As prescription drugs are now being substituted for illegal drugs, there is a growing problem with not only drug wholesalers but with internet pharmacies that can increase their profits by selling counterfeit drugs. Many people who want to purchase a narcotic like heroin know that the heroin that they purchase on the street may have some ingredients that are harmful. In addition, they don’t know the amount of real heroin and this can lead to either a not very good high or maybe an overdose if the purity is higher than they think.

These users much prefer to purchase pharmaceutical grade heroin like OxyContin because they know the purity and trust that it was made in sanitary labs that are overseen by the FDA. However, Institute of Medicine is the latest group to point out the growing number of counterfeit drugs that are being sold by drug wholesalers,either intentionally or not, and the internet pharmacies. Because the profits are so huge, many criminals have arranged for counterfeit drugs, like OxyContin to be produced in labs where sanity is the least concern. They also dilute the drug as much as they can and then sell if for a large profit.

This is a real problem when you start counterfeiting drugs like blood thinners because if the drug is counterfeit it will not keep the blood thin and can cause many serious health problems that are difficult to diagnose because neither the person and their doctor seldom suspect the drug is counterfeit. They may prescribe a higher than needed dose that creates problems if the patient acquires the actual drug.

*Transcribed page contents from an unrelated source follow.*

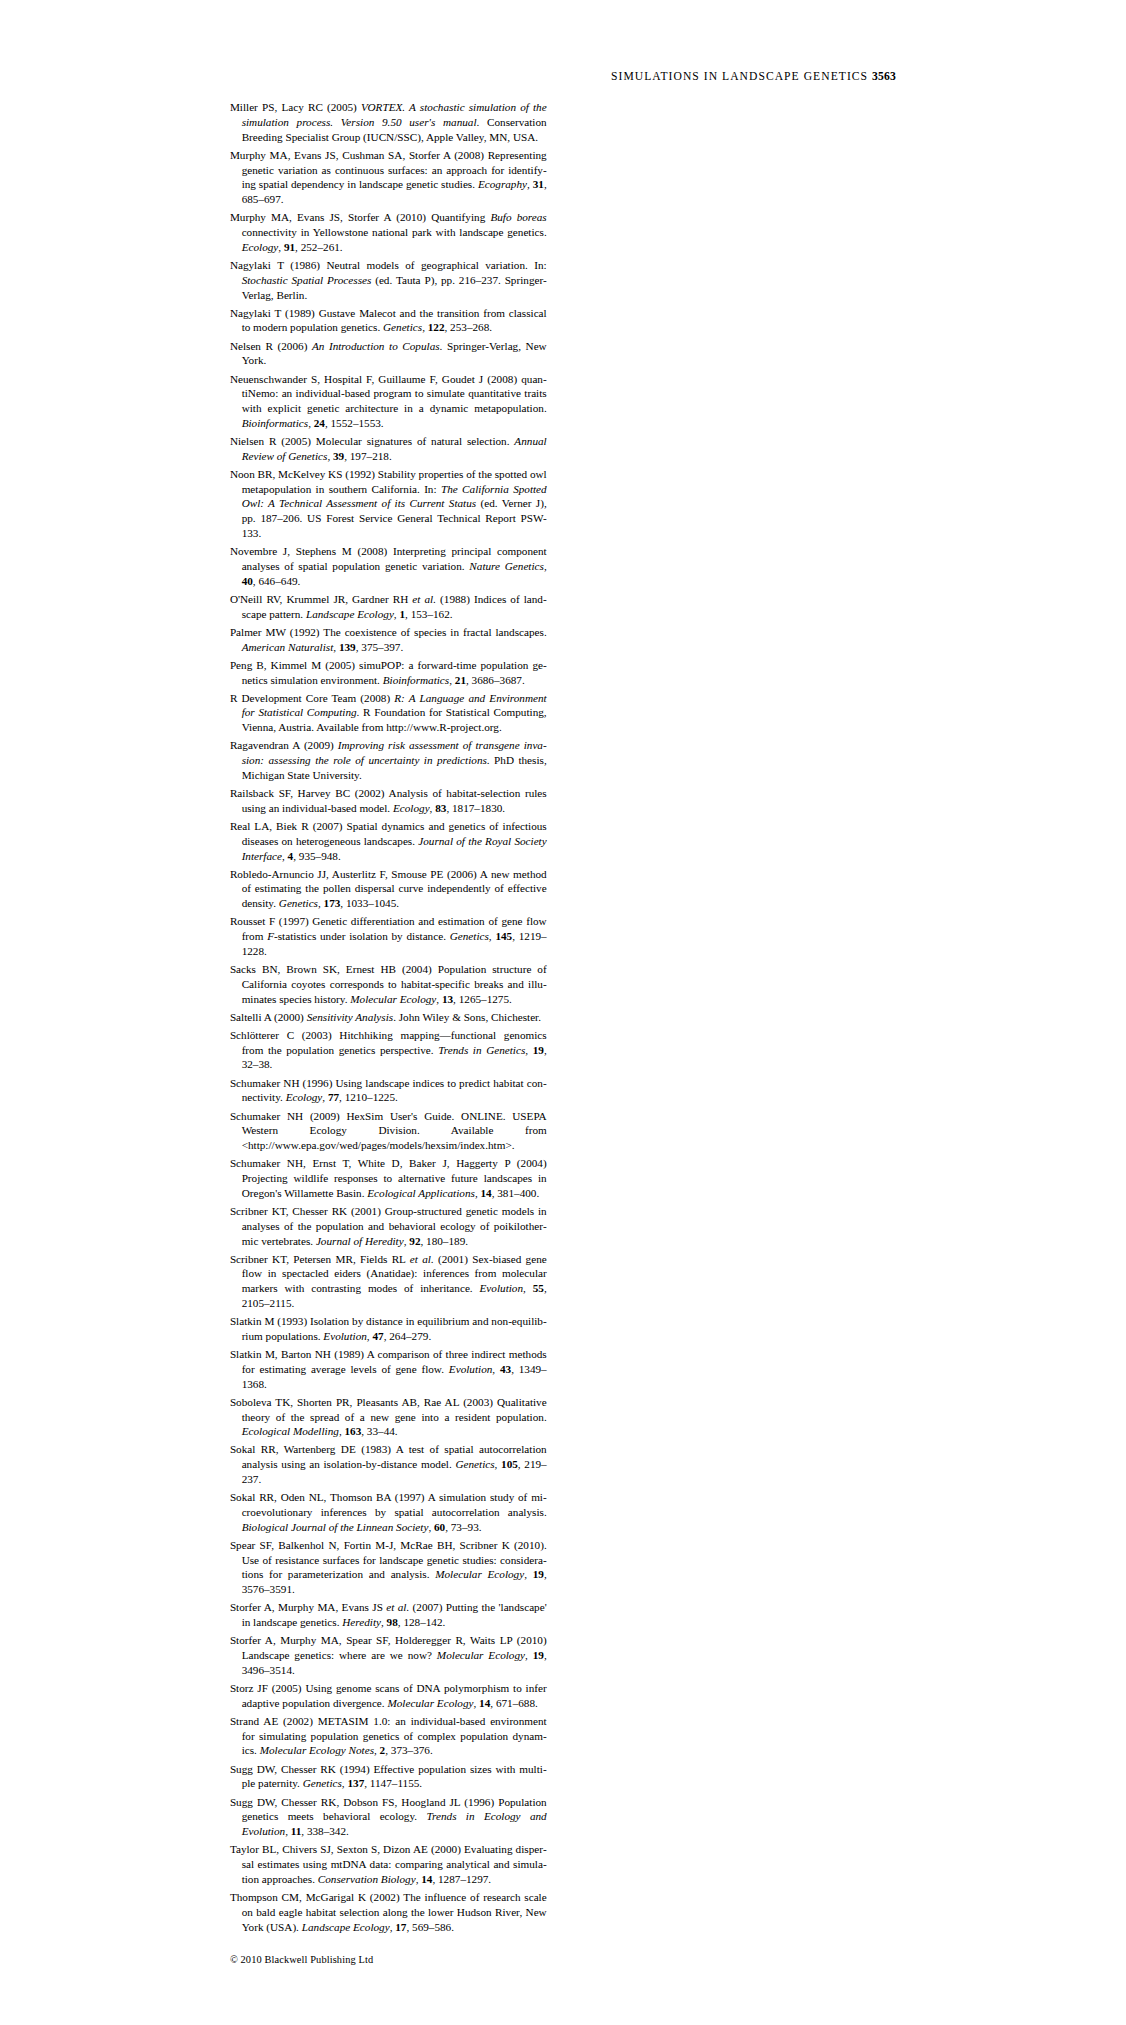Simulations in Landscape Genetics 3563
Miller PS, Lacy RC (2005) VORTEX. A stochastic simulation of the simulation process. Version 9.50 user's manual. Conservation Breeding Specialist Group (IUCN/SSC), Apple Valley, MN, USA.
Murphy MA, Evans JS, Cushman SA, Storfer A (2008) Representing genetic variation as continuous surfaces: an approach for identifying spatial dependency in landscape genetic studies. Ecography, 31, 685–697.
Murphy MA, Evans JS, Storfer A (2010) Quantifying Bufo boreas connectivity in Yellowstone national park with landscape genetics. Ecology, 91, 252–261.
Nagylaki T (1986) Neutral models of geographical variation. In: Stochastic Spatial Processes (ed. Tauta P), pp. 216–237. Springer-Verlag, Berlin.
Nagylaki T (1989) Gustave Malecot and the transition from classical to modern population genetics. Genetics, 122, 253–268.
Nelsen R (2006) An Introduction to Copulas. Springer-Verlag, New York.
Neuenschwander S, Hospital F, Guillaume F, Goudet J (2008) quantiNemo: an individual-based program to simulate quantitative traits with explicit genetic architecture in a dynamic metapopulation. Bioinformatics, 24, 1552–1553.
Nielsen R (2005) Molecular signatures of natural selection. Annual Review of Genetics, 39, 197–218.
Noon BR, McKelvey KS (1992) Stability properties of the spotted owl metapopulation in southern California. In: The California Spotted Owl: A Technical Assessment of its Current Status (ed. Verner J), pp. 187–206. US Forest Service General Technical Report PSW-133.
Novembre J, Stephens M (2008) Interpreting principal component analyses of spatial population genetic variation. Nature Genetics, 40, 646–649.
O'Neill RV, Krummel JR, Gardner RH et al. (1988) Indices of landscape pattern. Landscape Ecology, 1, 153–162.
Palmer MW (1992) The coexistence of species in fractal landscapes. American Naturalist, 139, 375–397.
Peng B, Kimmel M (2005) simuPOP: a forward-time population genetics simulation environment. Bioinformatics, 21, 3686–3687.
R Development Core Team (2008) R: A Language and Environment for Statistical Computing. R Foundation for Statistical Computing, Vienna, Austria. Available from http://www.R-project.org.
Ragavendran A (2009) Improving risk assessment of transgene invasion: assessing the role of uncertainty in predictions. PhD thesis, Michigan State University.
Railsback SF, Harvey BC (2002) Analysis of habitat-selection rules using an individual-based model. Ecology, 83, 1817–1830.
Real LA, Biek R (2007) Spatial dynamics and genetics of infectious diseases on heterogeneous landscapes. Journal of the Royal Society Interface, 4, 935–948.
Robledo-Arnuncio JJ, Austerlitz F, Smouse PE (2006) A new method of estimating the pollen dispersal curve independently of effective density. Genetics, 173, 1033–1045.
Rousset F (1997) Genetic differentiation and estimation of gene flow from F-statistics under isolation by distance. Genetics, 145, 1219–1228.
Sacks BN, Brown SK, Ernest HB (2004) Population structure of California coyotes corresponds to habitat-specific breaks and illuminates species history. Molecular Ecology, 13, 1265–1275.
Saltelli A (2000) Sensitivity Analysis. John Wiley & Sons, Chichester.
Schlötterer C (2003) Hitchhiking mapping—functional genomics from the population genetics perspective. Trends in Genetics, 19, 32–38.
Schumaker NH (1996) Using landscape indices to predict habitat connectivity. Ecology, 77, 1210–1225.
Schumaker NH (2009) HexSim User's Guide. ONLINE. USEPA Western Ecology Division. Available from <http://www.epa.gov/wed/pages/models/hexsim/index.htm>.
Schumaker NH, Ernst T, White D, Baker J, Haggerty P (2004) Projecting wildlife responses to alternative future landscapes in Oregon's Willamette Basin. Ecological Applications, 14, 381–400.
Scribner KT, Chesser RK (2001) Group-structured genetic models in analyses of the population and behavioral ecology of poikilothermic vertebrates. Journal of Heredity, 92, 180–189.
Scribner KT, Petersen MR, Fields RL et al. (2001) Sex-biased gene flow in spectacled eiders (Anatidae): inferences from molecular markers with contrasting modes of inheritance. Evolution, 55, 2105–2115.
Slatkin M (1993) Isolation by distance in equilibrium and non-equilibrium populations. Evolution, 47, 264–279.
Slatkin M, Barton NH (1989) A comparison of three indirect methods for estimating average levels of gene flow. Evolution, 43, 1349–1368.
Soboleva TK, Shorten PR, Pleasants AB, Rae AL (2003) Qualitative theory of the spread of a new gene into a resident population. Ecological Modelling, 163, 33–44.
Sokal RR, Wartenberg DE (1983) A test of spatial autocorrelation analysis using an isolation-by-distance model. Genetics, 105, 219–237.
Sokal RR, Oden NL, Thomson BA (1997) A simulation study of microevolutionary inferences by spatial autocorrelation analysis. Biological Journal of the Linnean Society, 60, 73–93.
Spear SF, Balkenhol N, Fortin M-J, McRae BH, Scribner K (2010). Use of resistance surfaces for landscape genetic studies: considerations for parameterization and analysis. Molecular Ecology, 19, 3576–3591.
Storfer A, Murphy MA, Evans JS et al. (2007) Putting the 'landscape' in landscape genetics. Heredity, 98, 128–142.
Storfer A, Murphy MA, Spear SF, Holderegger R, Waits LP (2010) Landscape genetics: where are we now? Molecular Ecology, 19, 3496–3514.
Storz JF (2005) Using genome scans of DNA polymorphism to infer adaptive population divergence. Molecular Ecology, 14, 671–688.
Strand AE (2002) METASIM 1.0: an individual-based environment for simulating population genetics of complex population dynamics. Molecular Ecology Notes, 2, 373–376.
Sugg DW, Chesser RK (1994) Effective population sizes with multiple paternity. Genetics, 137, 1147–1155.
Sugg DW, Chesser RK, Dobson FS, Hoogland JL (1996) Population genetics meets behavioral ecology. Trends in Ecology and Evolution, 11, 338–342.
Taylor BL, Chivers SJ, Sexton S, Dizon AE (2000) Evaluating dispersal estimates using mtDNA data: comparing analytical and simulation approaches. Conservation Biology, 14, 1287–1297.
Thompson CM, McGarigal K (2002) The influence of research scale on bald eagle habitat selection along the lower Hudson River, New York (USA). Landscape Ecology, 17, 569–586.
© 2010 Blackwell Publishing Ltd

The Institute of Medicine has recommended:

  • Regulators in low- and middle-income countries should use guidance from the International Conference on Harmonization to sync procedures, quality-control standards, and application costs to reduce burdens for manufacturers.
  • Regulators should also conduct joint inspections and use a common inspection report to harmonize international oversight.
  • Governments across the world should develop communication and training programs for consumers and health workers on the quality and safety of medicines.
  • International bodies, including the World Health Assembly, should develop a code of practice for falsified and substandard medicines.

If not addressed soon, this problem will only get worse and more and more people will suffer.